Mas essa vontade de continuar a fotografar vem, acima de tudo, desse fascínio pelo mar e pelas possibilidades que tem enquanto assunto para ser fotografado e que está sempre a mudar. Não há dias iguais e eu queria que isso fizesse parte da minha vida. E até houve momentos da minha vida profissional que fizeram despoletar isso. Por exemplo, trabalhei 6 meses numa loja de fotografia – no fundo, experimentei outras áreas completamente diferentes – e percebi que não era aquilo que eu queria que fosse o meu dia-a-dia. Queria que fosse sempre ligado ao mar e à fotografia de mar e tivesse sempre alguma coisa a ver com isso. Às vezes quando digo fotografia de mar até pode ser fotografar um surfista em estúdio, para mim continua a ser uma ligação com o mar e com as pessoas que fazem parte desse meio.

Com o passar do tempo percebi que não é preciso que isso esteja assim tão presente como já esteve na altura em que trabalhava ao mesmo tempo com a SURFPortugal, com a Surf Europe, a Quiksilver. No fundo, o meu dia-a-dia era 90% ligado a isso. Hoje em dia é muito menos. E se há dias em que realmente dá uma certa nostalgia e uma vontade que tudo volte a ser como era, há outros em que é muito claro que até é mais saudável que seja assim para não ser uma coisa tão obsessiva e condicionante. Porque isto condiciona-te os movimentos todos. Cada vez que vais fazer uma coisa diferente, perguntas-te se há ondas boas naquele dia. E se podia estar antes a fotografar o mar. Se podia estar a fazer um trabalho para uma empresa de surf em vez de estar a fotografar outra coisa. Por ter reduzido nos últimos anos essa presença da fotografia de surf, acho que dei e dou mais valor do que dava e torno a relação mais saudável. Deixa de ser tão obsessivo.
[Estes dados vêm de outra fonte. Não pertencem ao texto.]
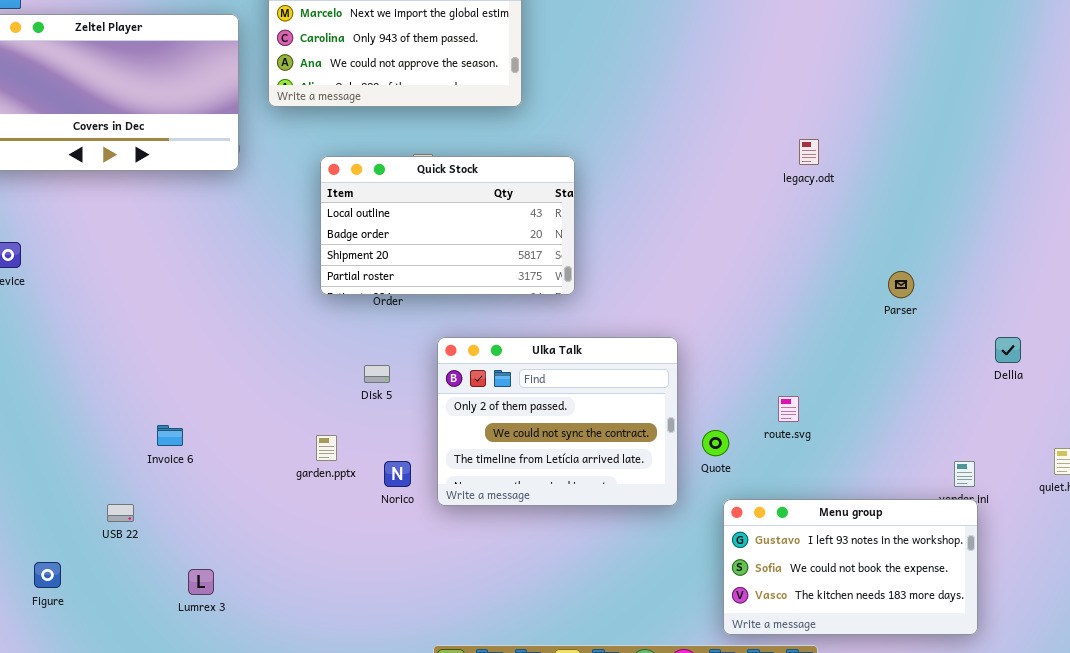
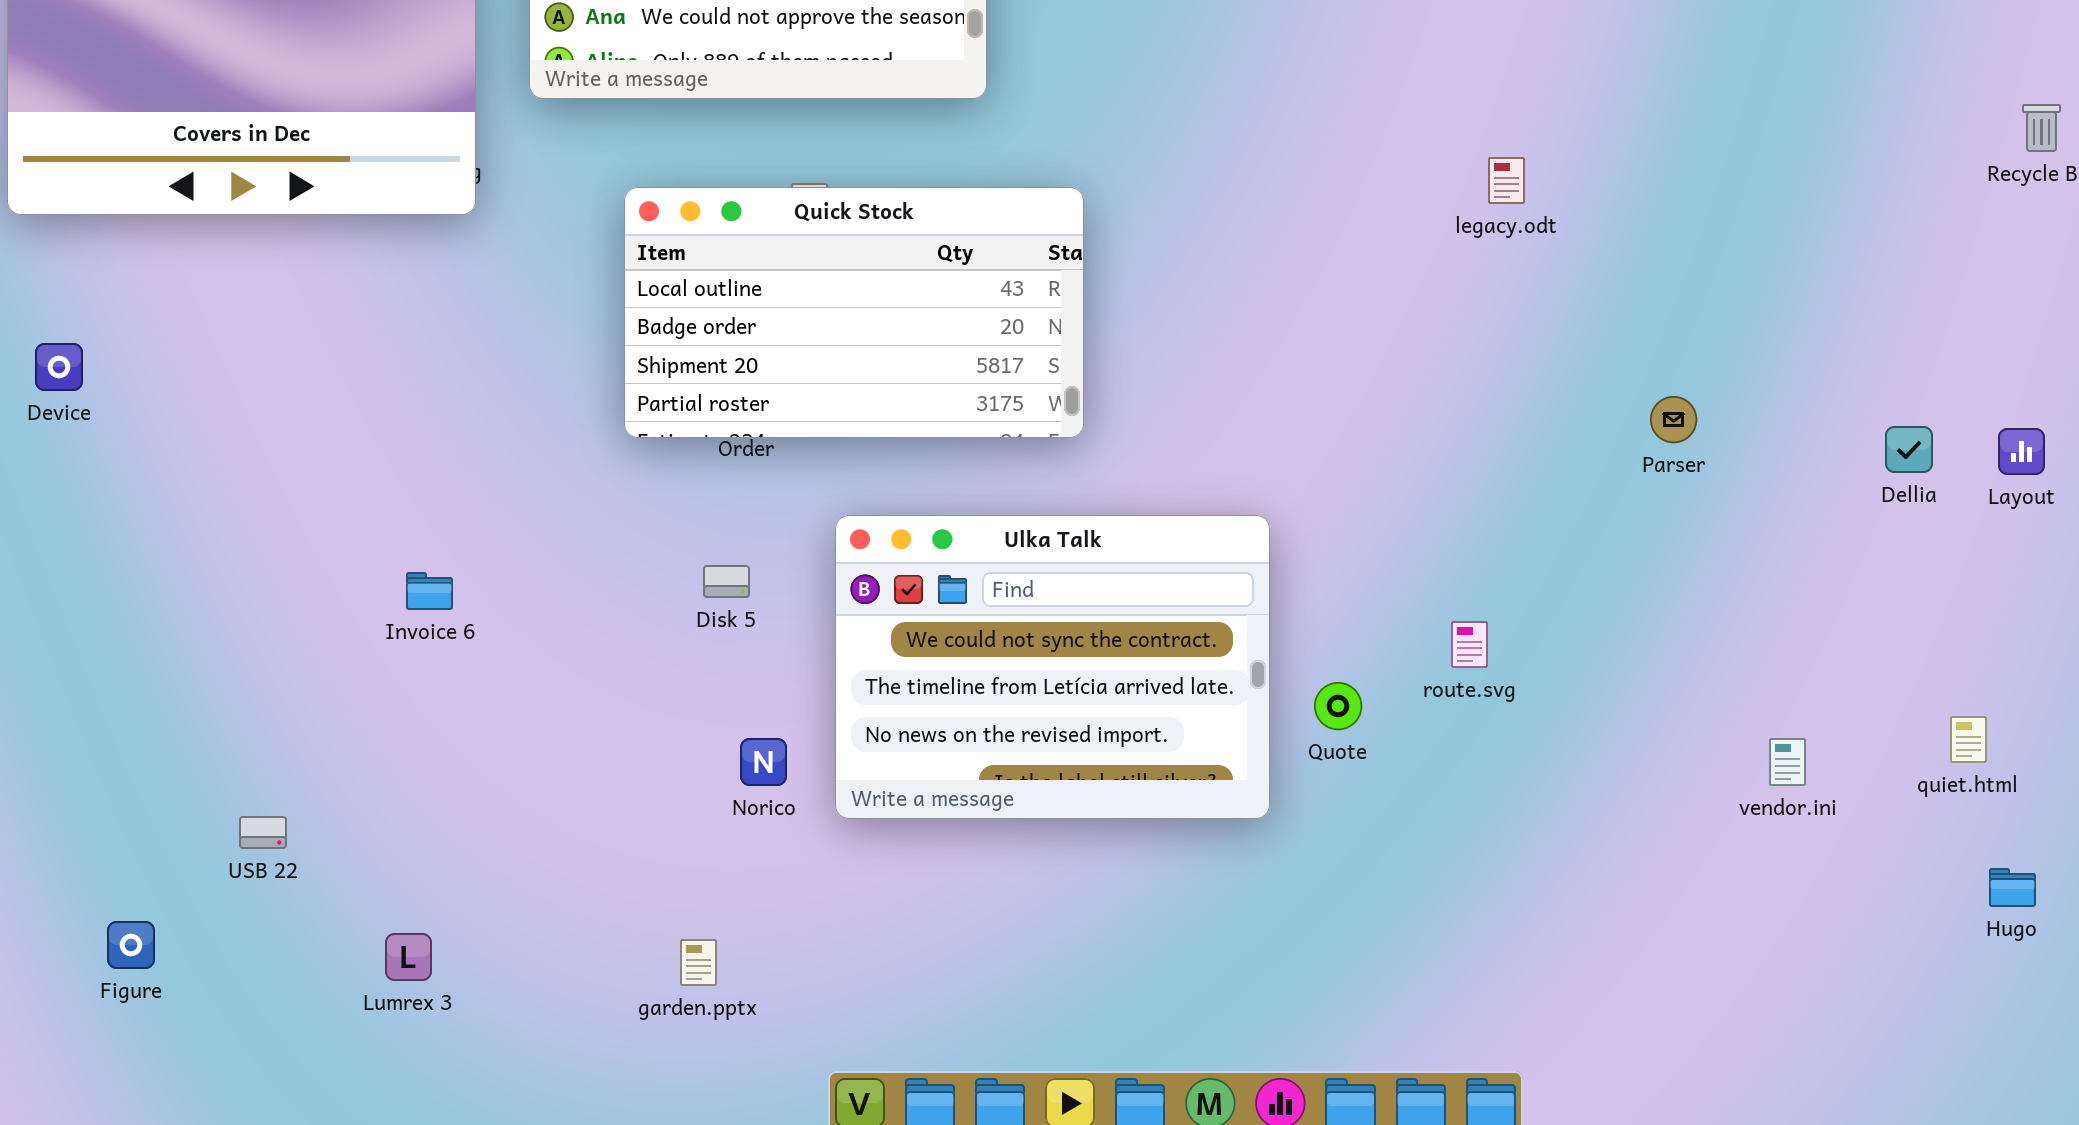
Dellia: [995,337,1021,363] -> [1885,426,1933,473], moved
Ulka Talk: [437,337,678,506] -> [835,515,1270,819], scrolled down 1 row
Invoice 6: [157,425,183,446] -> [406,572,453,610], moved
garden.pptx: [316,435,337,461] -> [680,939,717,986], moved
Menu group: [723,499,978,635] -> none, closed

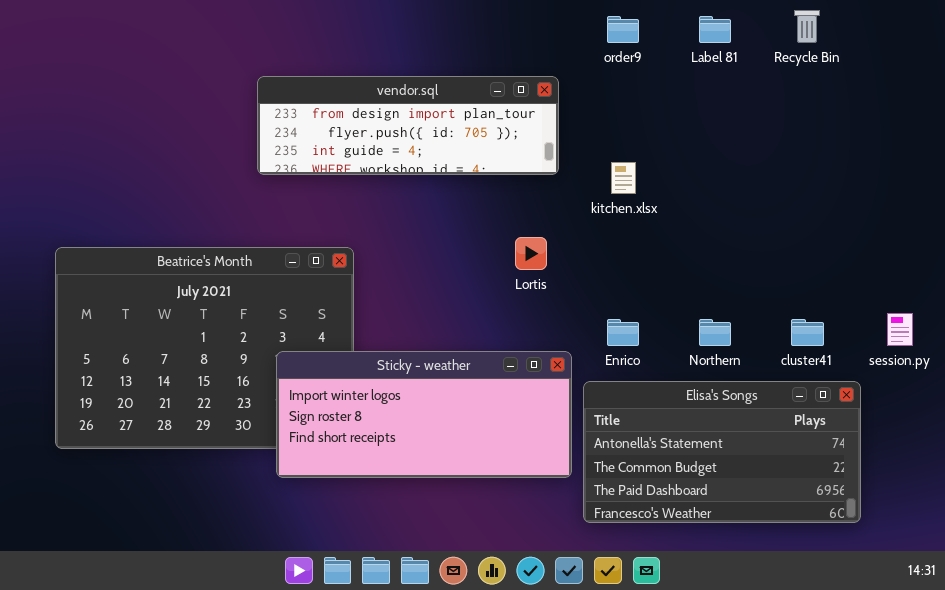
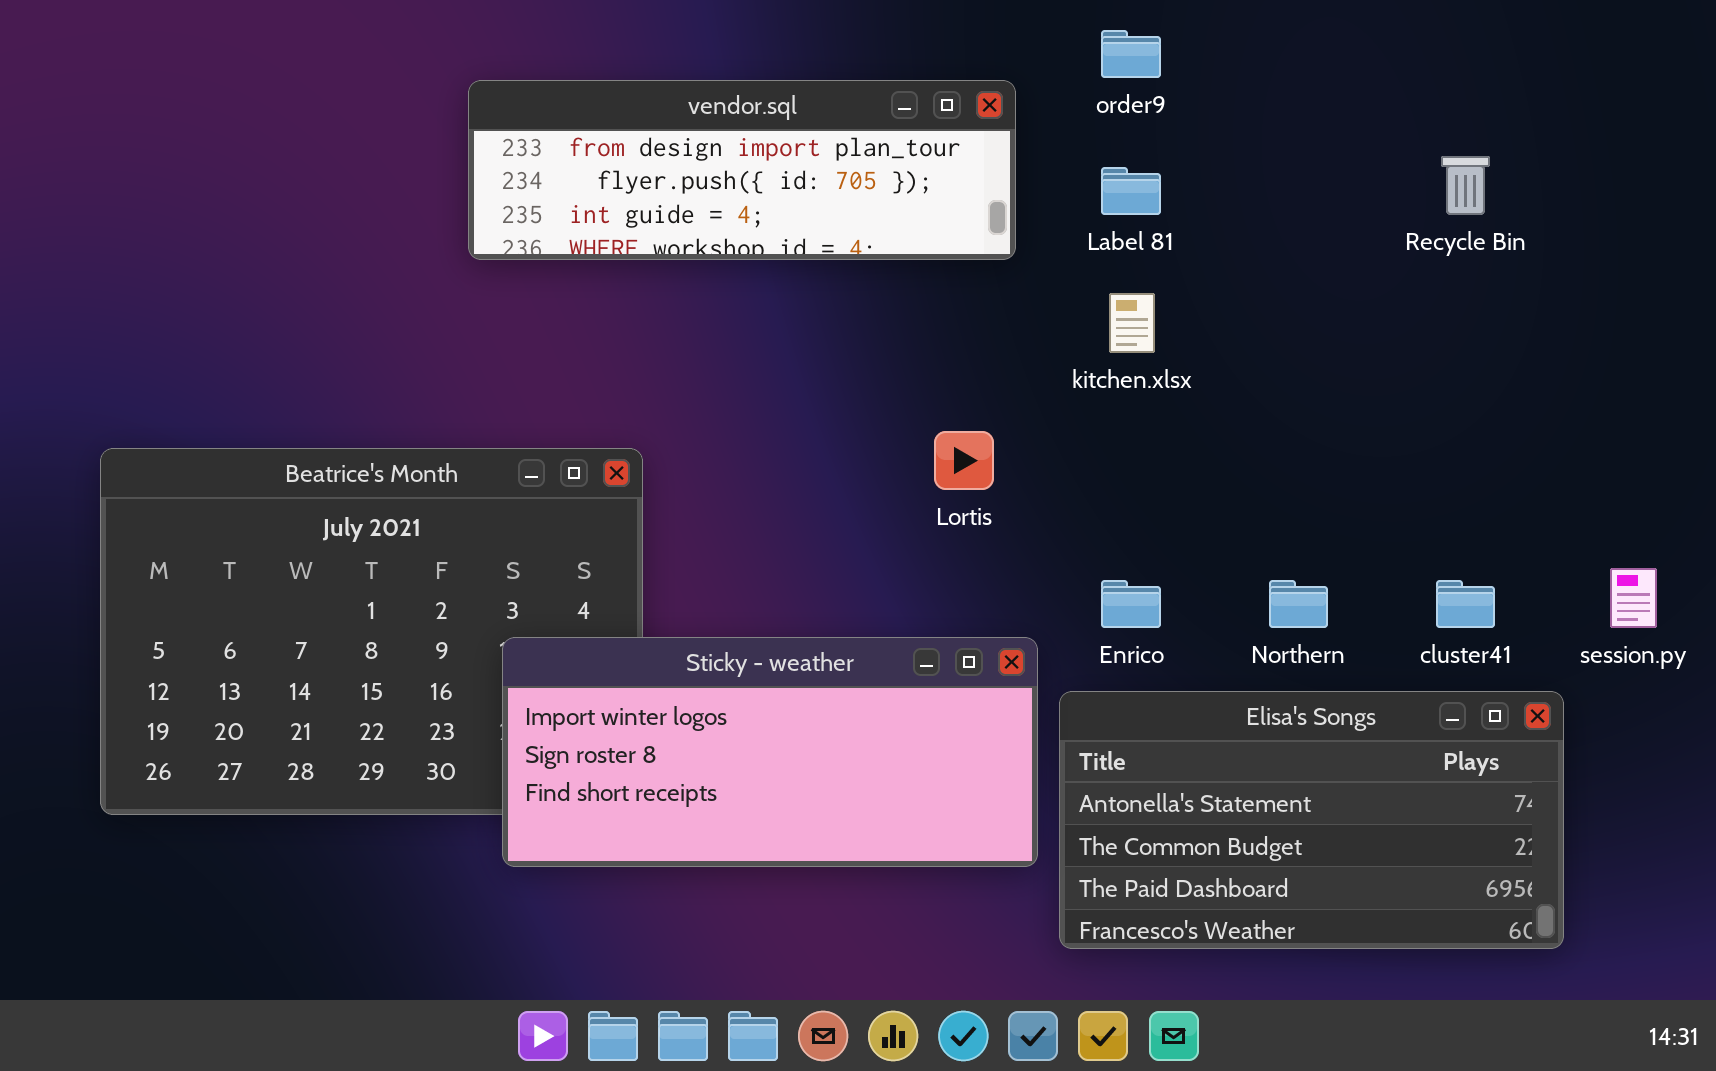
Recycle Bin: [794,10,820,43] -> [1441,156,1490,215], moved
Label 81: [699,16,731,43] -> [1101,167,1161,215], moved
vendor.sql: [257,76,559,175] -> [468,80,1016,260], moved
Qual seria a melhor banda sonora para o teu livro “Nazaré”?

O livro ainda está muito na fase da imagem para estar a pensar em sons que associaria. A minha banda sonora de há muitos anos para associar vem de um sonho que ainda tenho por concretizar. Gostava muito de um dia fazer um trabalho com o músico Rodrigo Leão, que acompanho há muitos anos. Nunca nos conhecemos, mas é um músico que identifico muito com o meu trabalho. Muitas vezes estou a ouvir no carro quando vou fotografar. Eu e a minha mulher já vimos todos os concertos que podíamos ver, fazemos sempre questão de ir ver. Está ligado à minha vida desde há muitos anos e era uma coisa que um dia gostava de fazer.


Entrevista editada em extensão e para melhorar a experiência de leitura.